- WHAT THE TASK ASKS
In this exercise, return the whole listing exactly, excluding any images.

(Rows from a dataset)
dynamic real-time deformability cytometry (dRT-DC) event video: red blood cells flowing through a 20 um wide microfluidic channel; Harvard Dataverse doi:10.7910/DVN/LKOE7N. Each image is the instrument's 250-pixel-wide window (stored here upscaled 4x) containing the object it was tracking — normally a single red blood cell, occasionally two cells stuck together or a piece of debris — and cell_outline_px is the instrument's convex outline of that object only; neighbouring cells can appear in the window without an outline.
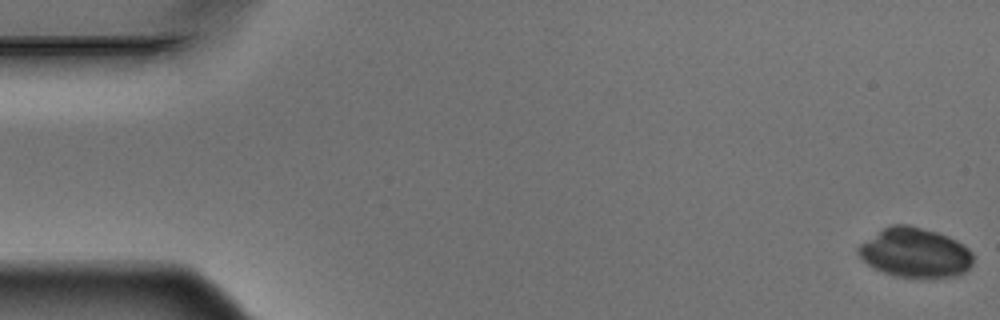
{"species": "Egyptian fruit bat (a non-hibernating species)", "species_latin": "Rousettus aegyptiacus", "temperature_condition": "warm", "stored_images_in_passage": 10, "camera_frame_rate_fps": 3000, "um_per_image_px": 0.085, "animal": {"sex": "male"}, "frame": {"image": 1, "passage_image": 1, "time_ms": 0.0, "image_size_px": [1000, 320], "cell_outline_px": [[972, 264], [964, 272], [956, 276], [896, 276], [884, 272], [868, 264], [856, 252], [856, 248], [860, 244], [884, 228], [896, 224], [904, 224], [936, 232], [948, 236], [964, 244], [972, 252]], "centroid_in_image_um": [77.78, 21.47], "position_along_channel_um": 7.2, "area_um2": 32.43}}
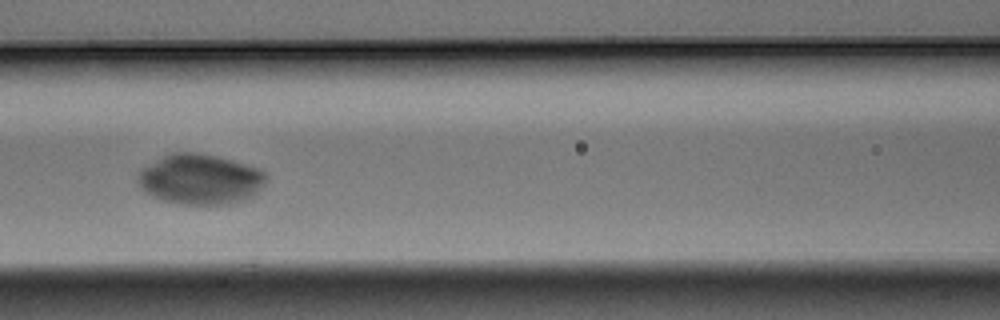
{"frame": {"image": 2, "passage_image": 7, "time_ms": 2.0, "image_size_px": [1000, 320], "cell_outline_px": [[268, 180], [252, 196], [244, 200], [228, 204], [180, 204], [164, 200], [152, 196], [144, 192], [140, 188], [136, 180], [136, 176], [140, 168], [172, 152], [196, 152], [216, 156], [232, 160], [260, 168], [268, 176]], "centroid_in_image_um": [16.99, 15.23], "position_along_channel_um": 149.6, "area_um2": 37.86}}
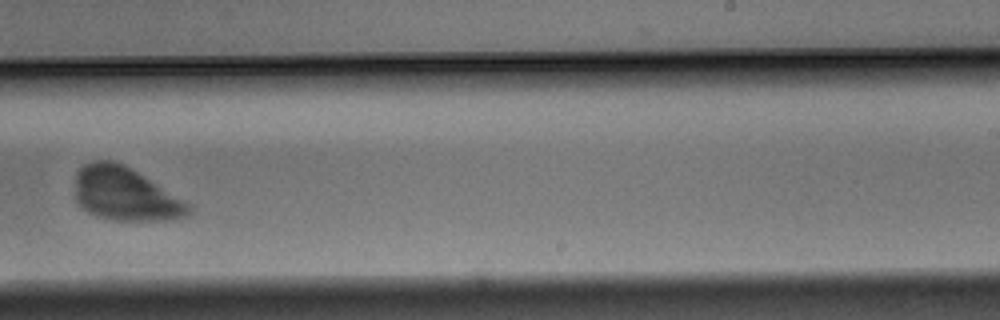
{"frame": {"image": 3, "passage_image": 10, "time_ms": 3.0, "image_size_px": [1000, 320], "cell_outline_px": [[192, 212], [188, 216], [172, 220], [112, 220], [96, 216], [88, 212], [76, 200], [76, 172], [84, 164], [92, 160], [112, 160], [124, 164], [192, 204]], "centroid_in_image_um": [10.68, 16.5], "position_along_channel_um": 278.3, "area_um2": 35.55}}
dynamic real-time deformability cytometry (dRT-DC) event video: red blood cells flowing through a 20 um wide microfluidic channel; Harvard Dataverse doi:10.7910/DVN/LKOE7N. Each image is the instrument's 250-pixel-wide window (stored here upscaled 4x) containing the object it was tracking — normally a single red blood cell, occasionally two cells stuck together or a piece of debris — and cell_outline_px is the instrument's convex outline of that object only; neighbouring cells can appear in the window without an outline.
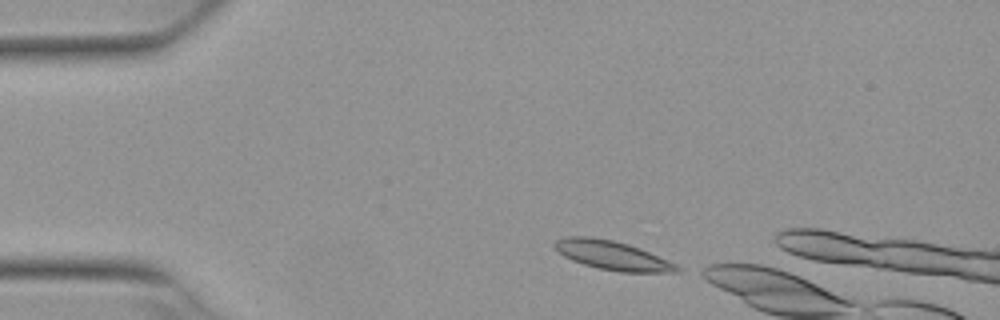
{"species": "Egyptian fruit bat (a non-hibernating species)", "species_latin": "Rousettus aegyptiacus", "temperature_condition": "warm", "stored_images_in_passage": 45, "camera_frame_rate_fps": 3000, "um_per_image_px": 0.085, "animal": {"sex": "female"}, "frame": {"image": 1, "passage_image": 1, "time_ms": 0.0, "image_size_px": [1000, 320], "cell_outline_px": [[684, 268], [680, 272], [620, 272], [600, 268], [584, 264], [572, 260], [564, 256], [552, 244], [556, 240], [564, 236], [588, 236], [612, 240], [628, 244], [640, 248], [668, 260]], "centroid_in_image_um": [52.08, 21.7], "position_along_channel_um": 32.9, "area_um2": 20.63}}
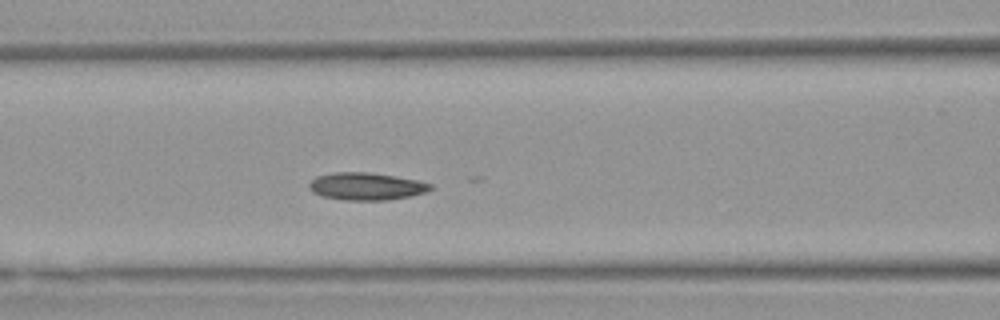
{"frame": {"image": 2, "passage_image": 13, "time_ms": 4.0, "image_size_px": [1000, 320], "cell_outline_px": [[432, 188], [428, 192], [388, 200], [344, 200], [320, 196], [312, 192], [308, 188], [308, 184], [316, 176], [336, 172], [368, 172], [420, 180], [432, 184]], "centroid_in_image_um": [31.12, 15.84], "position_along_channel_um": 135.5, "area_um2": 19.54}}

- REPLY TO THE EXERCISE
dynamic real-time deformability cytometry (dRT-DC) event video: red blood cells flowing through a 20 um wide microfluidic channel; Harvard Dataverse doi:10.7910/DVN/LKOE7N. Each image is the instrument's 250-pixel-wide window (stored here upscaled 4x) containing the object it was tracking — normally a single red blood cell, occasionally two cells stuck together or a piece of debris — and cell_outline_px is the instrument's convex outline of that object only; neighbouring cells can appear in the window without an outline.
{"species": "Egyptian fruit bat (a non-hibernating species)", "species_latin": "Rousettus aegyptiacus", "temperature_condition": "warm", "stored_images_in_passage": 10, "camera_frame_rate_fps": 3000, "um_per_image_px": 0.085, "animal": {"sex": "male"}, "frame": {"image": 1, "passage_image": 1, "time_ms": 0.0, "image_size_px": [1000, 320], "cell_outline_px": [[972, 264], [964, 272], [956, 276], [896, 276], [884, 272], [868, 264], [856, 252], [856, 248], [860, 244], [884, 228], [896, 224], [904, 224], [936, 232], [948, 236], [964, 244], [972, 252]], "centroid_in_image_um": [77.78, 21.47], "position_along_channel_um": 7.2, "area_um2": 32.43}}
{"frame": {"image": 2, "passage_image": 7, "time_ms": 2.0, "image_size_px": [1000, 320], "cell_outline_px": [[268, 180], [252, 196], [244, 200], [228, 204], [180, 204], [164, 200], [152, 196], [144, 192], [140, 188], [136, 180], [136, 176], [140, 168], [172, 152], [196, 152], [216, 156], [232, 160], [260, 168], [268, 176]], "centroid_in_image_um": [16.99, 15.23], "position_along_channel_um": 149.6, "area_um2": 37.86}}
{"frame": {"image": 3, "passage_image": 10, "time_ms": 3.0, "image_size_px": [1000, 320], "cell_outline_px": [[192, 212], [188, 216], [172, 220], [112, 220], [96, 216], [88, 212], [76, 200], [76, 172], [84, 164], [92, 160], [112, 160], [124, 164], [192, 204]], "centroid_in_image_um": [10.68, 16.5], "position_along_channel_um": 278.3, "area_um2": 35.55}}
dynamic real-time deformability cytometry (dRT-DC) event video: red blood cells flowing through a 20 um wide microfluidic channel; Harvard Dataverse doi:10.7910/DVN/LKOE7N. Each image is the instrument's 250-pixel-wide window (stored here upscaled 4x) containing the object it was tracking — normally a single red blood cell, occasionally two cells stuck together or a piece of debris — and cell_outline_px is the instrument's convex outline of that object only; neighbouring cells can appear in the window without an outline.
{"species": "Egyptian fruit bat (a non-hibernating species)", "species_latin": "Rousettus aegyptiacus", "temperature_condition": "warm", "stored_images_in_passage": 45, "camera_frame_rate_fps": 3000, "um_per_image_px": 0.085, "animal": {"sex": "female"}, "frame": {"image": 1, "passage_image": 1, "time_ms": 0.0, "image_size_px": [1000, 320], "cell_outline_px": [[684, 268], [680, 272], [620, 272], [600, 268], [584, 264], [572, 260], [564, 256], [552, 244], [556, 240], [564, 236], [588, 236], [612, 240], [628, 244], [640, 248], [668, 260]], "centroid_in_image_um": [52.08, 21.7], "position_along_channel_um": 32.9, "area_um2": 20.63}}
{"frame": {"image": 2, "passage_image": 13, "time_ms": 4.0, "image_size_px": [1000, 320], "cell_outline_px": [[432, 188], [428, 192], [388, 200], [344, 200], [320, 196], [312, 192], [308, 188], [308, 184], [316, 176], [336, 172], [368, 172], [420, 180], [432, 184]], "centroid_in_image_um": [31.12, 15.84], "position_along_channel_um": 135.5, "area_um2": 19.54}}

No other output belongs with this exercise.